# Dwarven Hammer



## Mourguitars (Sep 13, 2019)

Very cool pedal build to boost my 5150 pre , does the trick well..adds great sustain . The rotary switch as it goes up adds brightness 8 modes . Didn't have a JRC4558DD chip but put in a JRC4558D its kinda noisy , but ill get the DD chip or can i try different chips ? Any recommendations will be welcome ...

Went all Black on this one...

Mike



https://imgur.com/eXtnITC




https://imgur.com/atlM7K1


----------



## Barry (Sep 14, 2019)

I would try different op amps the 4558D and DD are the same


----------



## Mourguitars (Sep 14, 2019)

Barry said:


> I would try different op amps the 4558D and DD are the same




Thanks for the reply, i put in a TL072 in and it sounded pretty much the same, so back with the 4558D...put it in the loop of my noise gate and it makes me want to not use my ole T.S 's anymore..really quieted down, tighten up the low end, and added lot of clarity, sustain for days ..very cool sounding if your a boost pedal guy like me goosing a 5150.

Ive got 5 more builds I'm wanting to do ..but i kinda wanna play my guitar tho , this thing rocks or Djents..i hate that word..great metal pedal ill call it ..Great job Mr Pedalpcb !

Isosceles Boost and Wonder drive are next....Build mode it is....

Mike


----------



## griff10672 (Sep 19, 2019)

Nice build !


----------



## Mourguitars (Sep 19, 2019)

Thanks Griff !

Ya got to build one...i built it to go with this Kartakou 5150 pre...Using the Velocity 300 in this set up...sounds awesome has that nice tight chug



https://imgur.com/8P189x2


Test bench ...



https://imgur.com/kmkOgHE


Sure beats the Boss Katana as my test rig , Feel the thump !


----------



## griff10672 (Sep 20, 2019)

Mourguitars said:


> Thanks Griff !
> 
> Ya got to build one...i built it to go with this Kartakou 5150 pre...Using the Velocity 300 in this set up...sounds awesome has that nice tight chug
> 
> ...


very nice ........ I will definitely consider checking out the Dwarven Hammer ...... I love me some Mesa 4x12 crushing air !


----------



## Mourguitars (Sep 27, 2019)

This pedal plays well with my rack gear , didn't need the silencer like i did with the Kartakou Pre..

Thats the settings on the Dwarven hammer..the sweet spot !

Lower the gain on the JMP-1 add gain on pedal to about 11pm...level is at unity and no noise...pretty amazing

Mike



https://imgur.com/65vF8id


----------



## griff10672 (Sep 27, 2019)

Mourguitars said:


> This pedal plays well with my rack gear , didn't need the silencer like i did with the Kartakou Pre..
> 
> Thats the settings on the Dwarven hammer..the sweet spot !
> 
> ...


look at all that old school Rocktron stuff !!!    I had a Piranha .... way the hell back !!   lol

Nice Rack !!!


----------



## Mourguitars (Sep 27, 2019)

Ive had this stuff for years...got it dialed in.
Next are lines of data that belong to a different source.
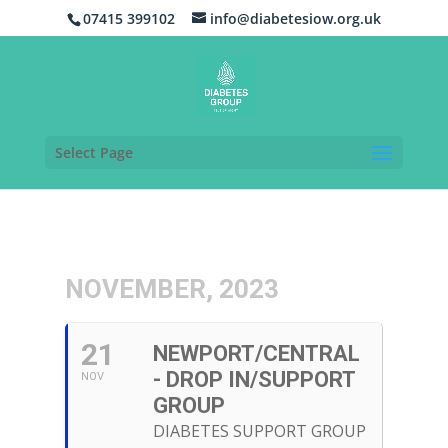
07415 399102
info@diabetesiow.org.uk
Select Page
NOVEMBER, 2023
21
NEWPORT/CENTRAL
- DROP IN/SUPPORT
NOV
GROUP
DIABETES SUPPORT GROUP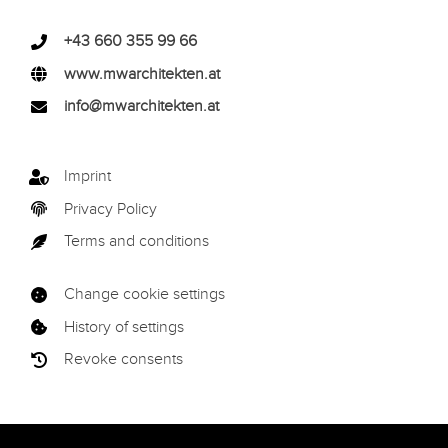
+43 660 355 99 66
www.mwarchitekten.at
info@mwarchitekten.at
Imprint
Privacy Policy
Terms and conditions
Change cookie settings
History of settings
Revoke consents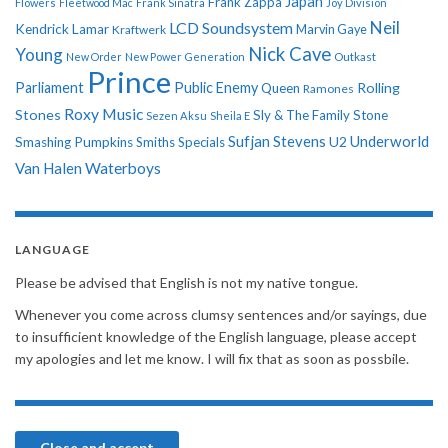
Japan
Frank Zappa
Flowers
Fleetwood Mac
Frank Sinatra
Joy Division
Neil
LCD Soundsystem
Kendrick Lamar
Kraftwerk
Marvin Gaye
Nick Cave
Young
New Order
New Power Generation
Outkast
Prince
Parliament
Public Enemy
Rolling
Queen
Ramones
Roxy Music
Stones
Sly & The Family Stone
Sezen Aksu
Sheila E
Sufjan Stevens
Underworld
U2
Smashing Pumpkins
Smiths
Specials
Van Halen
Waterboys
LANGUAGE
Please be advised that English is not my native tongue.
Whenever you come across clumsy sentences and/or sayings, due
to insufficient knowledge of the English language, please accept
my apologies and let me know. I will fix that as soon as possbile.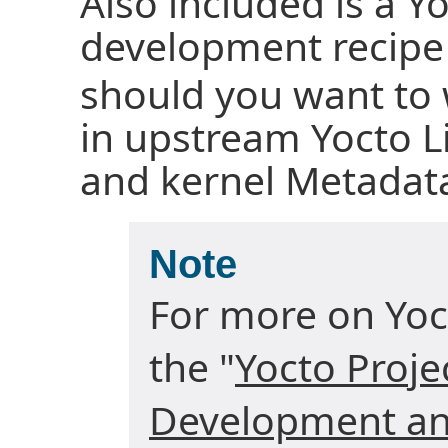
Also included is a Y
development recipe 
should you want to 
in upstream Yocto 
and kernel Metadat
Note
For more on Yoc
the "
Yocto Proje
Development an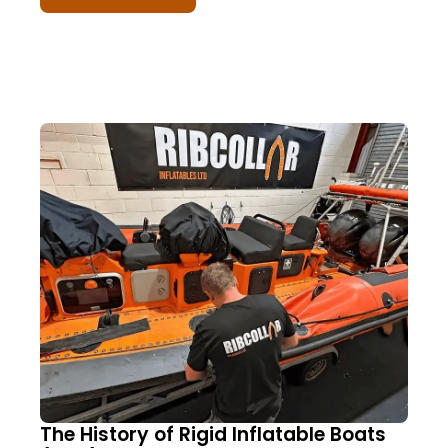
The History of Rigid Inflatable Boats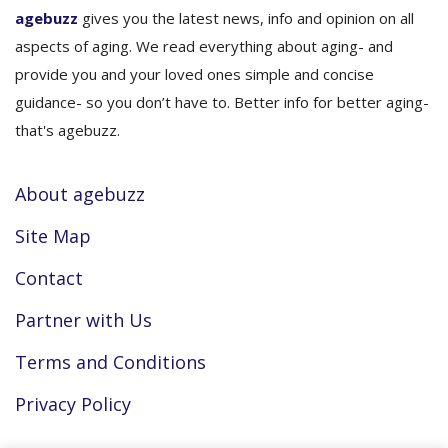
agebuzz
gives you the latest news, info and opinion on all
aspects of aging. We read everything about aging- and
provide you and your loved ones simple and concise
guidance- so you don’t have to. Better info for better aging-
that's agebuzz.
About agebuzz
Site Map
Contact
Partner with Us
Terms and Conditions
Privacy Policy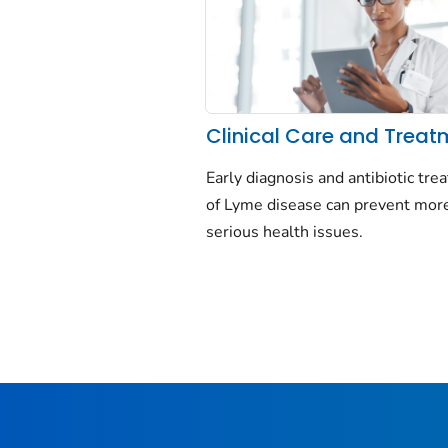
Clinical Care and Treat
Early diagnosis and antibiotic tr
of Lyme disease can prevent mor
serious health issues.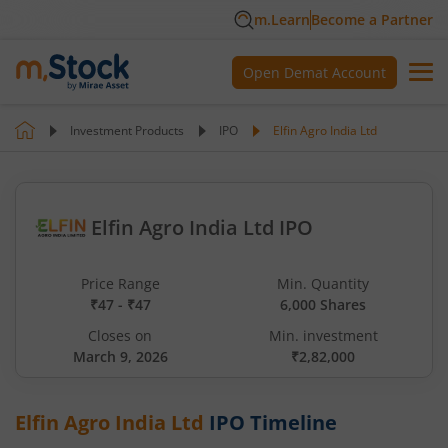
m.Learn
Become a Partner
Open Demat Account
Investment Products
IPO
Elfin Agro India Ltd
Elfin Agro India Ltd IPO
Price Range
Min. Quantity
₹47 - ₹47
6,000 Shares
Closes on
Min. investment
March 9, 2026
₹2,82,000
Elfin Agro India Ltd
IPO Timeline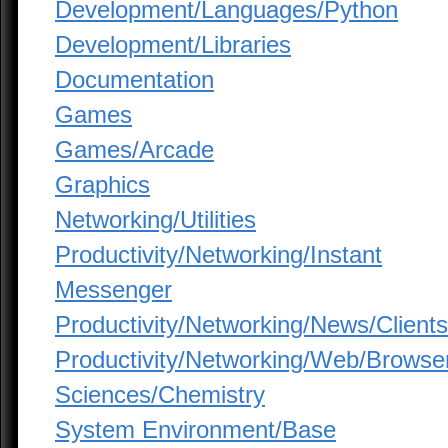
Development/Languages/Python
Development/Libraries
Documentation
Games
Games/Arcade
Graphics
Networking/Utilities
Productivity/Networking/Instant
Messenger
Productivity/Networking/News/Clients
Productivity/Networking/Web/Browse
Sciences/Chemistry
System Environment/Base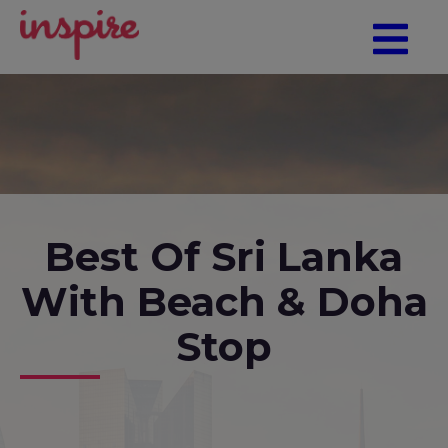
Best Of Sri Lanka
With Beach & Doha
Stop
I went the Fractal route for a few years with a AX8 like my friends did, i seen the rabbit hole they were going down and someone made me a offer on the AX8, sold it and went back to the stuff i know...used the money to start building pedals, im having more fun doing it than the endless tweaking....

The FRFR stuff hurt my ears for some reason, got ear fatigue very quickly, with this old rack stuff i don't...

Mike


----------